Input material:
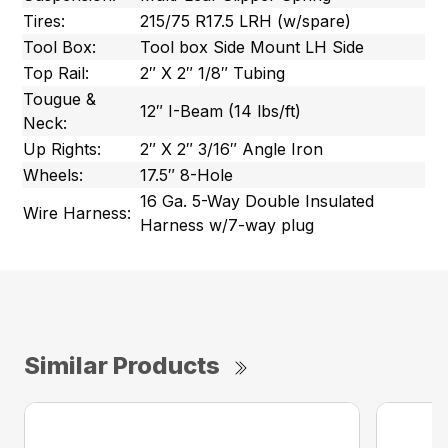
Tires:
215/75 R17.5 LRH (w/spare)
Tool Box:
Tool box Side Mount LH Side
Top Rail:
2″ X 2″ 1/8″ Tubing
Tougue &
12″ I-Beam (14 lbs/ft)
Neck:
Up Rights:
2″ X 2″ 3/16″ Angle Iron
Wheels:
17.5″ 8-Hole
16 Ga. 5-Way Double Insulated
Wire Harness:
Harness w/7-way plug
Similar Products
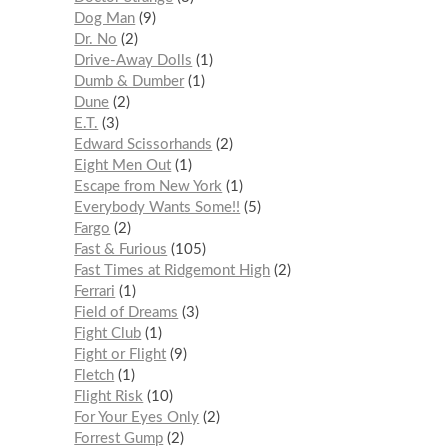
Dog Man
9
Dr. No
2
Drive-Away Dolls
1
Dumb & Dumber
1
Dune
2
E.T.
3
Edward Scissorhands
2
Eight Men Out
1
Escape from New York
1
Everybody Wants Some!!
5
Fargo
2
Fast & Furious
105
Fast Times at Ridgemont High
2
Ferrari
1
Field of Dreams
3
Fight Club
1
Fight or Flight
9
Fletch
1
Flight Risk
10
For Your Eyes Only
2
Forrest Gump
2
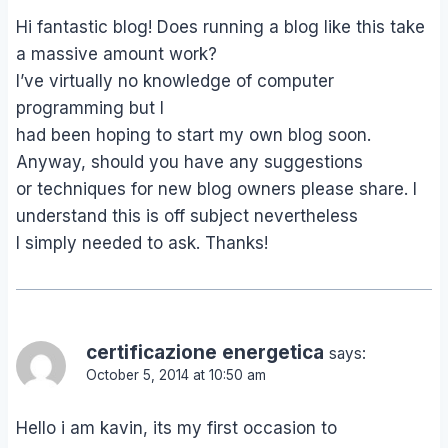
Hi fantastic blog! Does running a blog like this take
a massive amount work?
I’ve virtually no knowledge of computer
programming but I
had been hoping to start my own blog soon.
Anyway, should you have any suggestions
or techniques for new blog owners please share. I
understand this is off subject nevertheless
I simply needed to ask. Thanks!
certificazione energetica
says:
October 5, 2014 at 10:50 am
Hello i am kavin, its my first occasion to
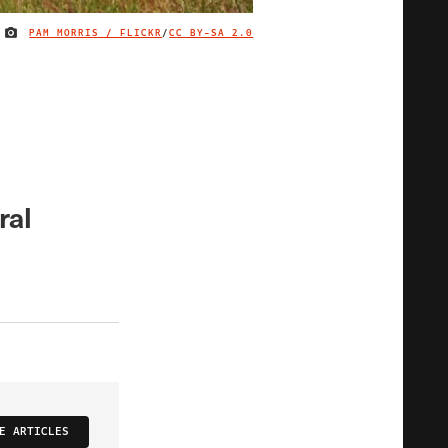
PAM MORRIS / FLICKR
/
CC BY-SA 2.0
IMAGE CREDIT
ral
E ARTICLES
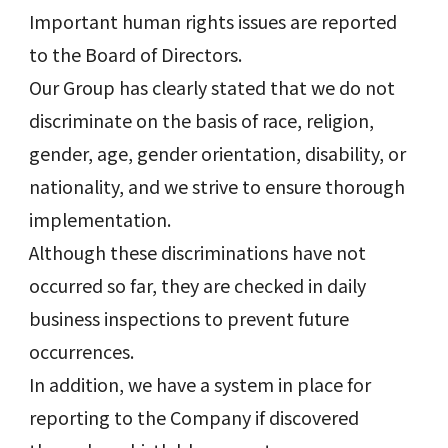
Important human rights issues are reported
to the Board of Directors.
Our Group has clearly stated that we do not
discriminate on the basis of race, religion,
gender, age, gender orientation, disability, or
nationality, and we strive to ensure thorough
implementation.
Although these discriminations have not
occurred so far, they are checked in daily
business inspections to prevent future
occurrences.
In addition, we have a system in place for
reporting to the Company if discovered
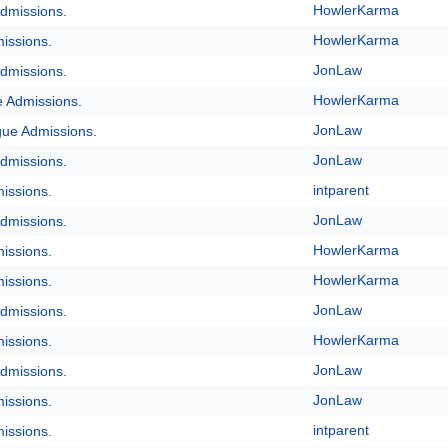
HowlerKarma
dmissions.
HowlerKarma
issions.
JonLaw
dmissions.
HowlerKarma
e Admissions.
JonLaw
gue Admissions.
JonLaw
dmissions.
intparent
issions.
JonLaw
dmissions.
HowlerKarma
issions.
HowlerKarma
issions.
JonLaw
dmissions.
HowlerKarma
issions.
JonLaw
dmissions.
JonLaw
issions.
intparent
issions.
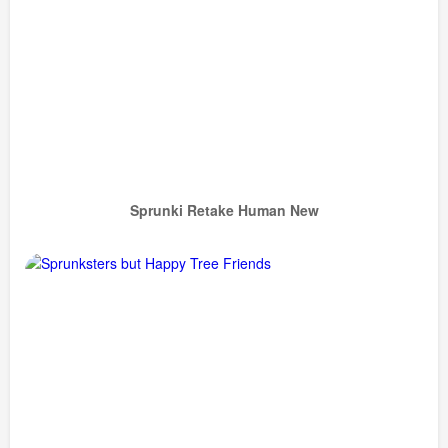
Sprunki Retake Human New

Your task: List each line of the records that contains the string "blog"; the match is case-sensitive.

Task output:
Hi fantastic blog! Does running a blog like this take
had been hoping to start my own blog soon.
or techniques for new blog owners please share. I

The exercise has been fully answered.